TÂCHE 1
Dans l'extrait sur le projet LEED, quel gouvernement apporte son soutien financier ?
TÂCHE 2
Rédigez la suite de l'extrait sur le projet LEED de l'OIT, à partir de sa dernière phrase.

EXTRAIT
★ ★ ★ ★
Avec le soutien financier du gouvernement australien, l’OIT a collaboré avec les coopératives dans la province du Nord dans le cadre d’un projet d’Autonomisation locale via le développement économique (LEED) pour apprendre aux agriculteurs à identifier des cultures alternatives, à sélectionner de bonnes semences et à s’approprier de nouvelles compétences agricoles.

Mme Thayalini a adopté la nouvelle approche avec enthousiasme et succès. «Au cas où une maladie se déclare parmi les papayers, je n’aurai plus ni papayes ni revenu. C’est pourquoi je fais aussi pousser du manioc. Si je perds la récolte de papaye, il me restera toujours le manioc», affirme-t-elle. A côté du manioc, elle fait aussi pousser des fruits de la passion et des gombos.
★ ★ ★ ★
ENREGISTREMENTS

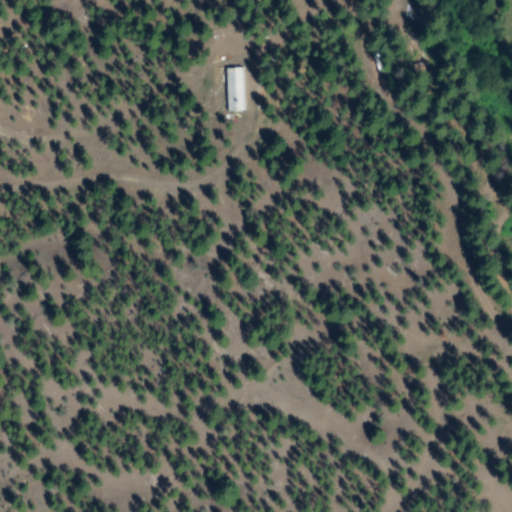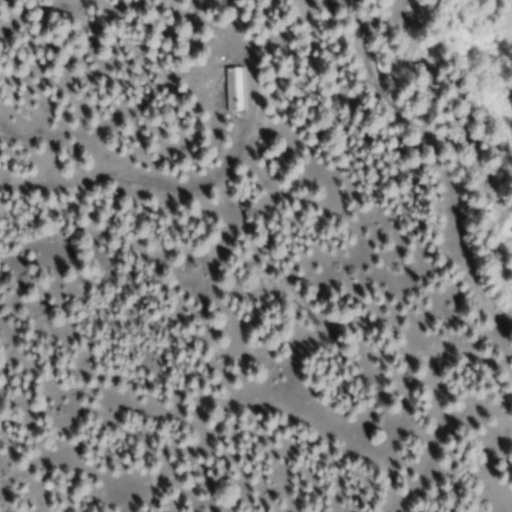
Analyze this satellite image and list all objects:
road: (433, 178)
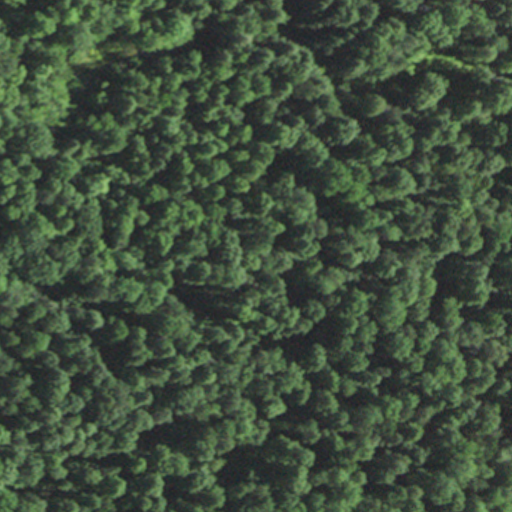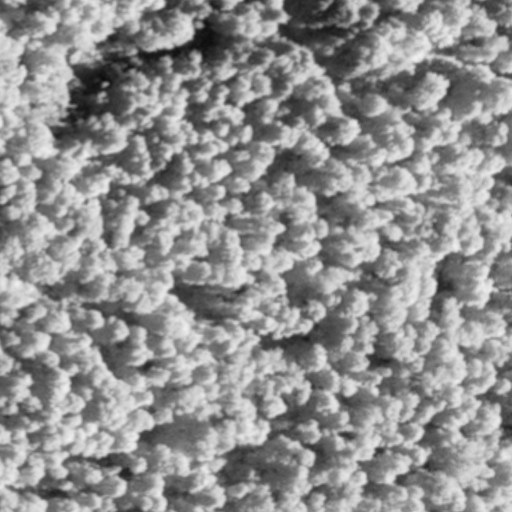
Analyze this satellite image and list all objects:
road: (253, 124)
road: (399, 430)
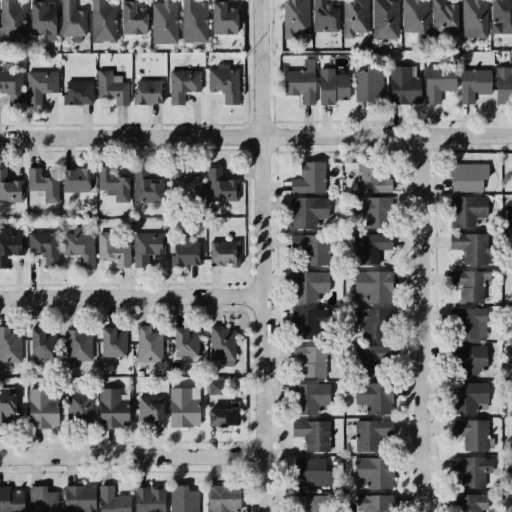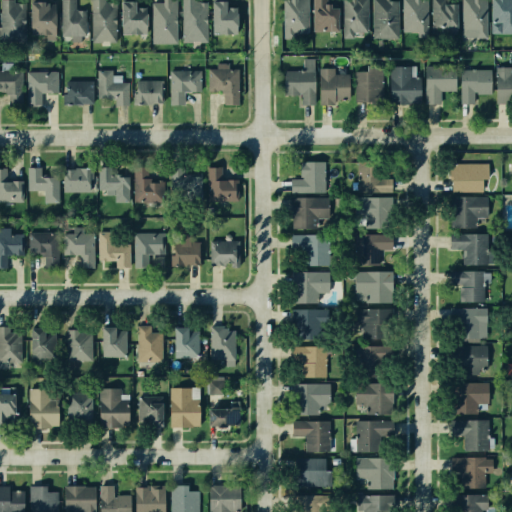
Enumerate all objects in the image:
building: (501, 13)
building: (414, 16)
building: (443, 16)
building: (444, 16)
building: (474, 16)
building: (501, 16)
building: (137, 17)
building: (220, 17)
building: (293, 17)
building: (295, 17)
building: (325, 17)
building: (354, 17)
building: (354, 17)
building: (415, 17)
building: (74, 18)
building: (224, 18)
building: (324, 18)
building: (384, 18)
building: (474, 18)
building: (43, 19)
building: (47, 19)
building: (133, 19)
building: (385, 19)
building: (13, 20)
building: (72, 20)
building: (105, 20)
building: (193, 20)
building: (15, 21)
building: (103, 21)
building: (167, 21)
building: (194, 21)
building: (164, 22)
building: (12, 80)
building: (299, 80)
building: (502, 80)
building: (437, 81)
building: (225, 82)
building: (225, 82)
building: (301, 82)
building: (438, 82)
building: (366, 83)
building: (369, 83)
building: (473, 83)
building: (183, 84)
building: (401, 84)
building: (474, 84)
building: (503, 84)
building: (12, 85)
building: (182, 85)
building: (404, 85)
building: (40, 86)
building: (41, 86)
building: (330, 86)
building: (332, 86)
building: (112, 87)
building: (113, 87)
building: (150, 90)
building: (78, 92)
building: (78, 92)
building: (148, 92)
road: (214, 134)
road: (484, 134)
road: (443, 135)
building: (371, 175)
building: (511, 175)
building: (465, 176)
building: (468, 176)
building: (307, 177)
building: (81, 178)
building: (310, 178)
building: (372, 178)
building: (77, 180)
building: (45, 183)
building: (116, 183)
building: (187, 183)
building: (43, 184)
building: (114, 184)
building: (188, 184)
building: (9, 186)
building: (220, 186)
building: (221, 186)
building: (147, 187)
building: (10, 188)
building: (148, 189)
building: (511, 207)
building: (373, 210)
building: (465, 210)
building: (468, 210)
building: (305, 211)
building: (308, 211)
building: (373, 212)
building: (9, 244)
building: (10, 245)
building: (82, 245)
building: (46, 246)
building: (80, 246)
building: (117, 246)
building: (469, 246)
building: (45, 247)
building: (147, 247)
building: (148, 247)
building: (370, 247)
building: (186, 248)
building: (312, 248)
building: (362, 248)
building: (472, 248)
building: (113, 249)
building: (185, 250)
building: (226, 250)
building: (312, 250)
building: (224, 252)
road: (268, 255)
building: (372, 285)
building: (469, 285)
building: (471, 285)
building: (309, 286)
building: (373, 286)
building: (309, 288)
road: (134, 294)
building: (373, 322)
building: (374, 322)
road: (430, 323)
building: (466, 323)
building: (471, 323)
building: (307, 324)
building: (308, 324)
building: (116, 341)
building: (224, 341)
building: (45, 342)
building: (114, 342)
building: (150, 342)
building: (186, 342)
building: (187, 342)
building: (43, 343)
building: (81, 344)
building: (10, 345)
building: (79, 345)
building: (149, 345)
building: (223, 345)
building: (9, 347)
building: (467, 356)
building: (312, 359)
building: (373, 359)
building: (472, 359)
building: (311, 360)
building: (371, 360)
building: (215, 387)
building: (216, 387)
building: (464, 396)
building: (312, 397)
building: (375, 397)
building: (375, 397)
building: (469, 397)
building: (311, 398)
building: (9, 404)
building: (115, 406)
building: (79, 407)
building: (83, 407)
building: (113, 407)
building: (7, 408)
building: (43, 408)
building: (44, 408)
building: (183, 408)
building: (186, 408)
building: (150, 411)
building: (155, 414)
building: (225, 415)
building: (227, 416)
building: (470, 432)
building: (472, 433)
building: (313, 434)
building: (316, 435)
building: (370, 435)
building: (370, 435)
road: (135, 454)
building: (468, 470)
building: (376, 471)
building: (469, 471)
building: (313, 472)
building: (313, 472)
building: (375, 472)
building: (511, 478)
building: (79, 498)
building: (149, 498)
building: (186, 498)
building: (224, 498)
building: (227, 498)
building: (42, 499)
building: (45, 499)
building: (82, 499)
building: (153, 499)
building: (183, 499)
building: (11, 500)
building: (113, 500)
building: (117, 501)
building: (14, 502)
building: (465, 502)
building: (470, 502)
building: (310, 503)
building: (315, 503)
building: (372, 503)
building: (375, 503)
★ ★ ★ ★
RÉPONSE 1
Le gouvernement australien.

RÉPONSE 2
L’OIT met aussi en relation les producteurs et les marchés afin de réduire les risques liés à la vente de leurs produits. «Nous avons développé des partenariats qui associent les producteurs au Nord, les acheteurs au Sud et le gouvernement. Nous avons créé puis renforcé ces liens», a expliqué Devagiri Nihal, coordinateur national du Programme pour le projet LEED de l’OIT.

Les partenariats Nord-Sud ont été bénéfiques pour tous. Un accord a été particulièrement important, celui concernant la vente à prix fixe des récoltes. Les 500 plants de manioc de Mme Thayalini devraient produire 1 500 kilos de manioc. Avec un prix fixe de 32 roupies le kilo, elle sait qu’elle pourra gagner environ 45 000 roupies (310 $).

«Avec ce revenu, après avoir décompté toutes les dépenses, il reste assez pour les besoins quotidiens et l’éducation des enfants», précise Mme Thayalini. «J’ai cinq enfants. Ils poursuivent leurs études secondaires. Nous arrivons encore à épargner un peu pour faire face aux besoins de la famille.»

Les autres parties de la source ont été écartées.